All signs suggest Hezbollah is ordering as much armament as it can take. A report this week on Israeli television, attributed to defence sources, said the arms destroyed in the recent bombings were, in fact, newly manufactured weapons from Iran, including the latest generation of that country’s Fateh-110 missiles. The new surface-to-surface system represents a particular concern to the Israeli Defence Force, because it has the kind of range and accuracy that would allow militants positioned in southern Lebanon to strike targets in Tel Aviv. It is also highly mobile—a “shoot-and-scoot” system, Brynen calls it, that Israel would have a tough time defending against.

That’s just the new stuff. U.S. and Israeli intelligence reports suggest Damascus has entire warehouses full of conventional weapons, originally from Iran, and held in trust for Hezbollah militants. There’s a concern that Iran may be “rush-transferring” the equipment, says Brynen, before the regime change in Syria closes down the conduit.

All told, it’s a discouraging outlook for peace in the region. Should the Assad regime go down, it would leave behind a heavily armed Hezbollah; a government in Damascus determined to recover Israeli-controlled territory; and, importantly, an Iranian regime feeling cornered because it’s been deprived of its closest ally. Factor in the stockpile of chemical weapons Assad has kept despite international pressure to join a 1993 UN convention outlawing them, and you have the ingredients for disaster.
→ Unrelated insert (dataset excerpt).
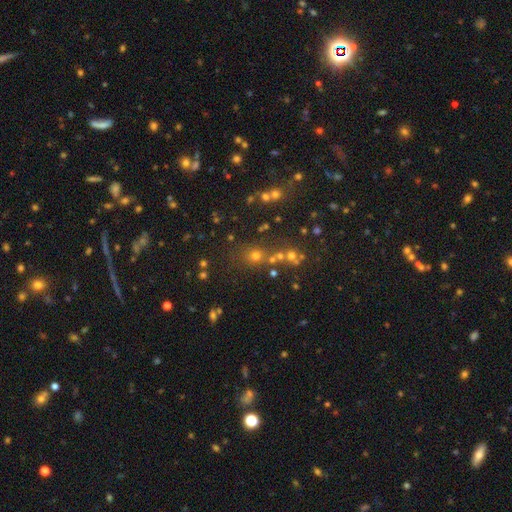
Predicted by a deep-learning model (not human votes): This appears to be a smooth galaxy with no disk features (59%) that is round (83%). Merging: none (69%).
If Del Ponte’s evidence is correct, the rebels appear to have come across at least one of the 15 to 20 storage sites where the weapons are kept.
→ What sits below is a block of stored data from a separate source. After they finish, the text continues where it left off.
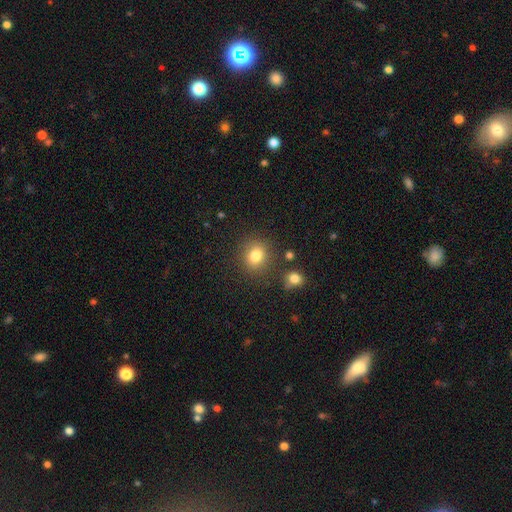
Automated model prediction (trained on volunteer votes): Q: Smooth or featured?
A: smooth (81%); runner-up: star or artifact (12%)
Q: How rounded?
A: round (75%); runner-up: in between (24%)
Q: Merging?
A: none (81%); runner-up: minor disturbance (10%)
No wonder, then, that Washington seems in a quandary over whether to intervene in support of the rebels. Last August, President Barack Obama declared the deployment of chemical weapons a “red line” in the conflict, suggesting that it would trigger U.S. intervention. But he meant deployment by Syrian forces, and while there have been compelling media reports suggesting forces loyal to Assad have deployed chemical agents in at least two locations—Ateibeh, near Damascus; and Khan al-Assal, near Aleppo—Obama did not say what he would do if confronted with solid proof that the rebels were using them.
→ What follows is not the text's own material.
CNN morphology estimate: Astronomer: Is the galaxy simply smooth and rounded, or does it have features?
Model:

Nor has he said how close Syria must be to a tipping point before he’d jeopardize American lives there. For months, the White House has resisted intervention, citing the danger posed by Syria’s once-formidable air defences. But this week’s airstrikes suggest the risk is sharply diminished. As Sen. John McCain, who supports a greater American role in the conflict, tartly noted: “the Israelis seem to be able to penetrate [Syrian airspace] fairly easily.” As for the prospect of retaliation by Syria, Brown, who closely monitors the Assad regime’s military capability, doubts the government would invite U.S. or Israeli action by hitting a target on Israeli soil. “There’s no way these guys want to open up a major front,” he says, “against a major adversary when they are neck-deep in trying to save the Assad regime.”

So what’s holding the U.S. back? Undoubtedly, the law of unintended consequences. Tug a thread in the Middle East, and you can quickly unravel the region’s fragile cloak of peace. In Brynen’s estimation, the collapse of the Assad regime could trigger anything from renewed hostility in Golan to internal strife in Lebanon, where politicians loyal to Assad would find themselves at odds with the new rulers in Damascus. Hard as it is to witness the catastrophe unfolding in Syria—70,000 dead, 1.2 million rendered homeless—decision-makers at the White House and Pentagon are confronted with the self-same conundrum that has bedevilled the Middle East for centuries: will their solution create problems far worse than the one they just solved?